In a pot over high heat add the rice, and salt. Bring to a boil and use cooking time as directed on package. Ten minutes before end of cook time add the lime zest.
Once cooked add the lime juice and cilantro to the pot and fluff with a fork. Keep covered with a lid while you cook your other vegetables.
Drain the tofu and squeeze out any excess water then crumble with hands or a fork.
In a large pan, heat 2 tbsp of water medium-high heat and add the onion. Saute for about 7 minutes, or until transparent, then add garlic and bell pepper. Continue to cook till bell pepper is tender, then transfer to a plate and set aside.
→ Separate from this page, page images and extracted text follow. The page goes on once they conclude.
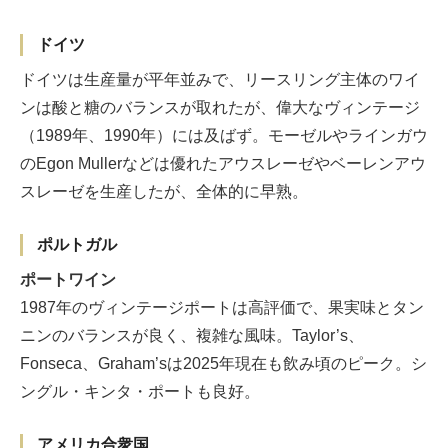
ドイツ
ドイツは生産量が平年並みで、リースリング主体のワイ
ンは酸と糖のバランスが取れたが、偉大なヴィンテージ
（1989年、1990年）には及ばず。モーゼルやラインガウ
のEgon Mullerなどは優れたアウスレーゼやベーレンアウ
スレーゼを生産したが、全体的に早熟。
ポルトガル
ポートワイン
1987年のヴィンテージポートは高評価で、果実味とタン
ニンのバランスが良く、複雑な風味。Taylor’s、
Fonseca、Graham’sは2025年現在も飲み頃のピーク。シ
ングル・キンタ・ポートも良好。
アメリカ合衆国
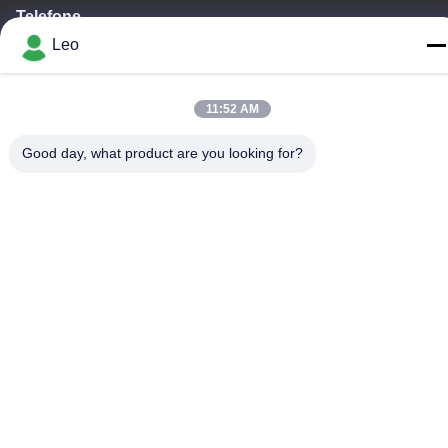
Telefone
86--18483668520
Leo
11:52 AM
Good day, what product are you looking for?
Política de Privacidade
|
Mapa do Site
China Boa Qualidade rebarba giratória do carboneto Fornecedor.
Copyright © -2026 JOINT CARBIDE CO., LTD. Todos os direitos
reservados.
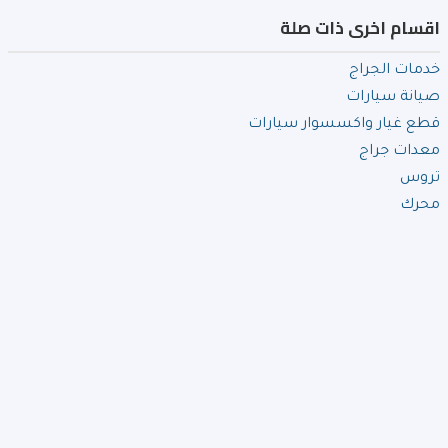
اقسام اخرى ذات صلة
خدمات الجراج
صيانة سيارات
قطع غيار واكسسوار سيارات
معدات جراج
تروس
محرك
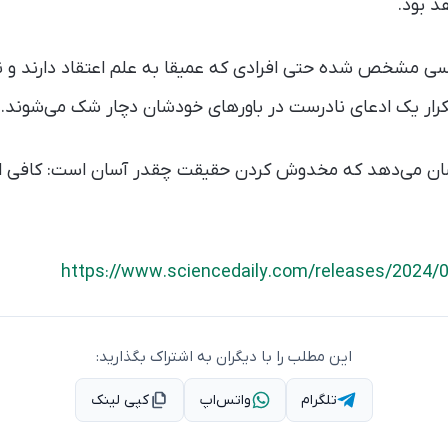
د بود.
ررسی مشخص شده حتی افرادی که عمیقا به علم اعتقاد دارند و 
رار یک ادعای نادرست در باورهای خودشان دچار شک می‌شوند.
ن می‌دهد که مخدوش کردن حقیقت چقدر آسان است: کافی اس
https://www.sciencedaily.com/releases/2024
این مطلب را با دیگران به اشتراک بگذارید:
تلگرام
واتس‌اپ
کپی لینک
Add the remaining tablespoon of oil to the same pan at same temperature and add tofu. Stir until slightly browned on all sides for about 5 minutes. Reduce the heat to medium-low and stir in the tomato sauce and taco seasoning. Add the bell pepper mixture back to the pan and mix well. Season pan with salt and pepper.
Build the bowls with the cilantro-lime rice, tofu mixture, beans, tomato, and any toppings of your choice. Enjoy!
Notes
ALERT!!!! The sodium levels in this recipe are high please balance your daily meal planning with lower sodium recipes. Serves well with diced avocado, chopped lettuce, and plant-based sour cream.
* Percent Daily Values are based on a 2000 calorie diet. Some amino acids levels are estimated, some product manufacturers do not supply amino acid values. The value source usda.gov.